SUPPLIED INFORMATION below:
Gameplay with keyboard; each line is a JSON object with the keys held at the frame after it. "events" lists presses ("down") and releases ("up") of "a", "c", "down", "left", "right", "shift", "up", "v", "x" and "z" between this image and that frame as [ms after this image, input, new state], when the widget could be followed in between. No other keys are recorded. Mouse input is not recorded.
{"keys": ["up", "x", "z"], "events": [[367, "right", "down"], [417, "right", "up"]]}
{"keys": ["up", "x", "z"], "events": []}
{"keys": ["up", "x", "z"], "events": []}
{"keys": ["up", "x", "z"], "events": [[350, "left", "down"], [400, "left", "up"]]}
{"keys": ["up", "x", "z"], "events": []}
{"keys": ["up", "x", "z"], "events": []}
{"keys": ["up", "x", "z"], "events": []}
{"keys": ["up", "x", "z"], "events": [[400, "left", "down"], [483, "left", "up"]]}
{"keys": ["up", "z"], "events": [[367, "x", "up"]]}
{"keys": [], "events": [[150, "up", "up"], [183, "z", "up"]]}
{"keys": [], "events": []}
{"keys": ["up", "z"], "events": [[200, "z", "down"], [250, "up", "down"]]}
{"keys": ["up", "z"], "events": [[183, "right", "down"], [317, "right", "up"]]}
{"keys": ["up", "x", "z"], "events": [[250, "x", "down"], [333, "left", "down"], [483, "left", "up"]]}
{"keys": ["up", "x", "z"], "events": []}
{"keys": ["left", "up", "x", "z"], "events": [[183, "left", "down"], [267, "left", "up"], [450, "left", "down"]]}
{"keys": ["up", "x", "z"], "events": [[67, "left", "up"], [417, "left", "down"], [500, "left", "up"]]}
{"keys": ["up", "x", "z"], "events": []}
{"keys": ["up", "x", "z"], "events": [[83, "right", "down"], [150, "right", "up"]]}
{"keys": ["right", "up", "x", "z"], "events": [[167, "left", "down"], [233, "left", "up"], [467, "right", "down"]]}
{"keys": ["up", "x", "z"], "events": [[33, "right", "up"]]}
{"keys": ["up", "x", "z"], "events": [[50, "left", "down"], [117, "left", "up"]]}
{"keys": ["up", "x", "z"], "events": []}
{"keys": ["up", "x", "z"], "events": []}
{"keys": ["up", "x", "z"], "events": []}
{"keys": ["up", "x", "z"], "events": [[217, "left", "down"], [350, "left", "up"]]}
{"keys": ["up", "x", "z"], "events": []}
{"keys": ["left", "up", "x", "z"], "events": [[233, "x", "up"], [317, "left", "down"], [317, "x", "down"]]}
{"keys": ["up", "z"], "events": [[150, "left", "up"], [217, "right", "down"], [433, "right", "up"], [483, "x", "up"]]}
End of SUPPLIED INFORMATION.
Which lines above hold the string "left"? Copy every one of them.

Gameplay with keyboard; each line is a JSON object with the keys held at the frame after it. "events" lists presses ("down") and releases ("up") of "a", "c", "down", "left", "right", "shift", "up", "v", "x" and "z" between this image and that frame as [ms after this image, input, new state], when the widget could be followed in between. No other keys are recorded. Mouse input is not recorded.
{"keys": ["up", "x", "z"], "events": [[350, "left", "down"], [400, "left", "up"]]}
{"keys": ["up", "x", "z"], "events": [[400, "left", "down"], [483, "left", "up"]]}
{"keys": ["up", "x", "z"], "events": [[250, "x", "down"], [333, "left", "down"], [483, "left", "up"]]}
{"keys": ["left", "up", "x", "z"], "events": [[183, "left", "down"], [267, "left", "up"], [450, "left", "down"]]}
{"keys": ["up", "x", "z"], "events": [[67, "left", "up"], [417, "left", "down"], [500, "left", "up"]]}
{"keys": ["right", "up", "x", "z"], "events": [[167, "left", "down"], [233, "left", "up"], [467, "right", "down"]]}
{"keys": ["up", "x", "z"], "events": [[50, "left", "down"], [117, "left", "up"]]}
{"keys": ["up", "x", "z"], "events": [[217, "left", "down"], [350, "left", "up"]]}
{"keys": ["left", "up", "x", "z"], "events": [[233, "x", "up"], [317, "left", "down"], [317, "x", "down"]]}
{"keys": ["up", "z"], "events": [[150, "left", "up"], [217, "right", "down"], [433, "right", "up"], [483, "x", "up"]]}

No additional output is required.